German state media are fighting very hard to cast the Dutch plans as a crazy example right-wing extremism, but in the new discourse that is very hard. Substantial portions of the relentlessly progressive, democratic and antifascist German political establishment are at this very moment demanding pretty much the same thing.
Naturally, the left are having a very big sad about all of this. On Saturday, that cut-rate German Guardian known as taz ran a piece screaming that “My Germany is staying open.” “The asylum debate is getting more intense,” they wrote. “Human rights are at stake.” To defend these rights, they assembled 32 astoundingly vapid pro-migration statements from various “celebrities,” who insisted over and over that “diversity is our greatest strength,” that migration is necessary to prevent Germany from becoming “grey and brown” (that is, old and fascist), that “It is not an achievement to live where you live,” that “we need further immigration to develop culturally, intellectually and spiritually,” that we need “to see each individual as a human being,” that “society needs to develop a completely different, positive sense of cooperation,” and that “an open society is the best protection for our democracy and humanity.” If you had asked me to compose an extended parody of migrationist drivel, I could not do any better than this. The fuzzy buzzwords, the vague moral appeals, and the absence of any concrete argument are all the unmistakable symptoms of a sclerotic and defunct ideology that has come to the end of itself.

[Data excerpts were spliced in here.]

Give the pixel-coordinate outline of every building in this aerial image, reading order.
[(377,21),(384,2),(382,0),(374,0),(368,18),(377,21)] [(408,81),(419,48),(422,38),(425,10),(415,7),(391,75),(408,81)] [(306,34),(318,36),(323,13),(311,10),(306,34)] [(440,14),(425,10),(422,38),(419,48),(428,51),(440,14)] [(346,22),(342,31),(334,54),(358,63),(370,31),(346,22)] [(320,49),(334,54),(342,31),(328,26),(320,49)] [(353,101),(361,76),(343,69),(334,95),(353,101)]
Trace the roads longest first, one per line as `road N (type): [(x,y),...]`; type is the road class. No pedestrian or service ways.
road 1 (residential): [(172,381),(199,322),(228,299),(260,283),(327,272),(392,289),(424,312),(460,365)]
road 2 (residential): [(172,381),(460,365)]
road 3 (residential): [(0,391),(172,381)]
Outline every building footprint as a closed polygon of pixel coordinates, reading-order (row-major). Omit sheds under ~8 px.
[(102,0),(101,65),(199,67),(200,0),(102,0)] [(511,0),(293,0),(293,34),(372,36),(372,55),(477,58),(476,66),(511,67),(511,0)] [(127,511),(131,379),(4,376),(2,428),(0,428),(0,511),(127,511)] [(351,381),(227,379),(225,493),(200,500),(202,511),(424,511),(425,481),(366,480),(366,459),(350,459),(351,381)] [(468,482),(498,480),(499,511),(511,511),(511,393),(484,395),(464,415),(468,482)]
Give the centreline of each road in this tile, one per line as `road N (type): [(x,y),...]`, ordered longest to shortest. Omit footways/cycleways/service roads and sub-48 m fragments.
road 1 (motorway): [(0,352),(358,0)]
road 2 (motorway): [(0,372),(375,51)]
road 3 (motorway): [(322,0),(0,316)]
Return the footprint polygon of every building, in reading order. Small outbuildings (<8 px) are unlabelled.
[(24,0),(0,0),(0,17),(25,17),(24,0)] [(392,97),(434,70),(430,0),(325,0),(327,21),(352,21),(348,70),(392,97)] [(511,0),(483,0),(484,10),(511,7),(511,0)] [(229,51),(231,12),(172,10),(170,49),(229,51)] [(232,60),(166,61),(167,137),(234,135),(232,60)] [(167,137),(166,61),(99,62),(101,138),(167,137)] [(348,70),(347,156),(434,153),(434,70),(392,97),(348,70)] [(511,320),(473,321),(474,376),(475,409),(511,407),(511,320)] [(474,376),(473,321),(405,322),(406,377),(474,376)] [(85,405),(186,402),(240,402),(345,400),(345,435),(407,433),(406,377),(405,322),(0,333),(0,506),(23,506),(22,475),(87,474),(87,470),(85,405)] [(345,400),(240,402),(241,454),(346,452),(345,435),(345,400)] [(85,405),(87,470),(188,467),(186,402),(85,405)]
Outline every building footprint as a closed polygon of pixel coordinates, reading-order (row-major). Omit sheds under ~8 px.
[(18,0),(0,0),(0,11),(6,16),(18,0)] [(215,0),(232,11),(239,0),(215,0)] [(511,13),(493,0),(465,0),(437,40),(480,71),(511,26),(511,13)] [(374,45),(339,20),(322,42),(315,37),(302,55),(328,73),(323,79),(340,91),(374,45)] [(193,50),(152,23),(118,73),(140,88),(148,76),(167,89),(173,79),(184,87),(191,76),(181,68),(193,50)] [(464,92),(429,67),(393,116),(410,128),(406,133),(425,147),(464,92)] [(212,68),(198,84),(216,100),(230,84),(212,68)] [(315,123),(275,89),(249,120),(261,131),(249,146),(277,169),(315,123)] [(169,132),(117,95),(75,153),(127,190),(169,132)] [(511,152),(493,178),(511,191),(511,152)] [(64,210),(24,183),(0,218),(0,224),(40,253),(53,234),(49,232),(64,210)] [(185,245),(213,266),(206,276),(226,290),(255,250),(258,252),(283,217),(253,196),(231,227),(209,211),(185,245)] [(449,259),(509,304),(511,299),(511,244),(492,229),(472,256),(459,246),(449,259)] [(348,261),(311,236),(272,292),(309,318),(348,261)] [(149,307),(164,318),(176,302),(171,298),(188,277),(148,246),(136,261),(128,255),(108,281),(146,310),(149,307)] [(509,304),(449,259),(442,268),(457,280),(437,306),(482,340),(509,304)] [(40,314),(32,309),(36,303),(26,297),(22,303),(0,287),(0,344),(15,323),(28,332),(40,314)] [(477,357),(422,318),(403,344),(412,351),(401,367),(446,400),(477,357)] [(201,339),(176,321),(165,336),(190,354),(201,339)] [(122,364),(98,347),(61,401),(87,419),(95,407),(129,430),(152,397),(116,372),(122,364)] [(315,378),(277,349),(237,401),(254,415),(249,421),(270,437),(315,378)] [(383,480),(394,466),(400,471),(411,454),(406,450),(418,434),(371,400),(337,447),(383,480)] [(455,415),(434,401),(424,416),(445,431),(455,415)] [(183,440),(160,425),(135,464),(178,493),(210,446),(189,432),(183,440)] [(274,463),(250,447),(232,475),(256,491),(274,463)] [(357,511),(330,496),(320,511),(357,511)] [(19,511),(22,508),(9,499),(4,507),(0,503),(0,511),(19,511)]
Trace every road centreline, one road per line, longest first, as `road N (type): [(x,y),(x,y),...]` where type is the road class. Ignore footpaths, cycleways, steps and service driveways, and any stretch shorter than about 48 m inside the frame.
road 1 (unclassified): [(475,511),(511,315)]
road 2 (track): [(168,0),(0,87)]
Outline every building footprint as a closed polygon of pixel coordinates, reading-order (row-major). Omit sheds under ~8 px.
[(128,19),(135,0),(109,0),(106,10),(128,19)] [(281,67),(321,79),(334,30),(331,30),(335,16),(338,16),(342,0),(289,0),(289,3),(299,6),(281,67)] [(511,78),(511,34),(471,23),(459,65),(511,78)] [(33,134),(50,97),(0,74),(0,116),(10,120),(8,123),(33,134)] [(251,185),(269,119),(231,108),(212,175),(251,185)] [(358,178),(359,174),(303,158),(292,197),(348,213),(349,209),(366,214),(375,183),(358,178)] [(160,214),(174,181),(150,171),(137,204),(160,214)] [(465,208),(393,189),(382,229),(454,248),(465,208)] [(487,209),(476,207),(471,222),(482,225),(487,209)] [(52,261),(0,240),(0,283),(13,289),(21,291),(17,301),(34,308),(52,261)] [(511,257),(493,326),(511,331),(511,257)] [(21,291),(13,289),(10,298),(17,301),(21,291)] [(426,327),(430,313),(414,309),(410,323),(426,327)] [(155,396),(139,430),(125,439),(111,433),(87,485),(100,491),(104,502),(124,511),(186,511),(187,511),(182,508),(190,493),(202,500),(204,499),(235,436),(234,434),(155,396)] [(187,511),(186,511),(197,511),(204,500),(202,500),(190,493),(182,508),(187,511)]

Of all major parties, only Die Linke (the Left Party) has a minority in favour of migration restriction. The reason is that the Bündnis Sahra Wagenknecht, which split off from Die Linke, took all the migration restrictionists with them.
This post is the most uplifting thing I've read this year.
"They're eating the dogs, they're eating the cats" is the "Auslander raus" of America. The drivel and shrieking will get worse as they keep losing. Scholz appears to have taken one step forward, two steps back - why is he agreeing to import 250,000 "workers" from Kenya?